While the box was his, much of the contents belonged to my predecessor, a woman who lived with Phil for ten years. “Why did she leave it here?” I wanted to know. Phil had no good answers. I suspected that his lack of openness about the sewing box hid some information he didn’t want to share. I was especially bothered by the large drawstring bag that filled the bottom level: lots of tiny spools in many colors.
“Send it back!” I insisted.
“She doesn’t want it,” he assured me.
“She had a reason for leaving it here,” I said.
“She’s not like you,” he said. “She’s not much of a homemaker.”
I didn’t buy that answer either.

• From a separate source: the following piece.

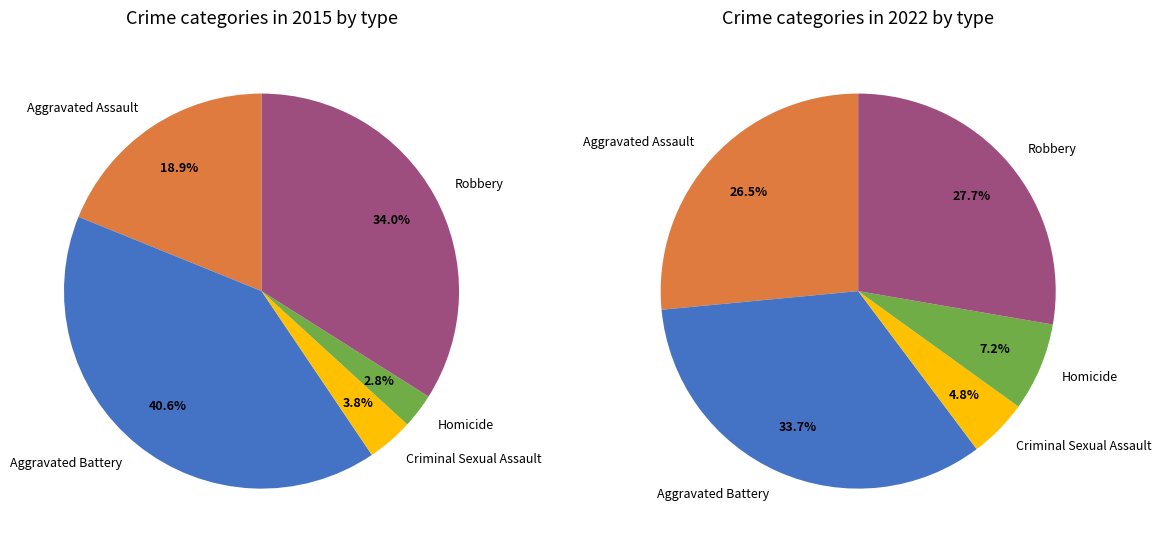

Which category has the biggest portion of the pie?

Aggravated Battery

I thought she’d left it as a way of making a claim on Phil, as a way of not letting him forget her.
A few years have passed now. The box is still there, with Peggy’s felt heart stuck with pins, and the concealed bag of spools. Phil tells me I can throw them out. But I don’t want to. That feels like a violation. I tell him he should. He doesn’t either.
The day I brought my sewing box into Phil’s apartment felt momentous. Three years after our first meeting, we had decided I’d move in full time. I was planting my turf marker. I was edging out that bag of spools, that little felt heart stuck with pins and needles. I was here to stay. That “other woman” was “old news.” But I have many second thoughts about that. One of us is the “girlfriend,” one of us is the “wife.” Peggy was an artist. I’m an academic. She was a blonde and a Unitarian. I’m a brunette turned gray and black—and a Jew. Those contrasts don’t get us far. How about this? Her sewing box had only a few buttons, nothing more than threads and needles. Mine is crammed with bits of elastic, lengths of Velcro, a few thimbles and sharp-edged sewing scissors and pinking shears left over from my sewing days, a packet of black garters I bought in London recently in case a garter belt I seldom wear needs repairing, and a bit of green-and-red woven ribbon that I once turned into a collar for the Jack Russell of a long-ago admirer. The fancy basket is the “girlfriend,” decorative and perky, of limited function. My wooden box is the “wife,” less attractive, a bit worn, but better equipped. Or is it the other way around?
All that stuff is as intimate as a lock of hair, part of something that was once touched by warm fingers, moistened by breath. The dip and thrust of the needle, the tension of the thread, now taut, now slack, now taut again, invokes the tides, measure of mortality. Just seconds ago, I was sewing dresses for my daughters, and seconds before that I was watching my mother hem my skirt. I stitch myself into the fabric of time, at once prey and ally to the Fates who spin thread and cut—and spin some more.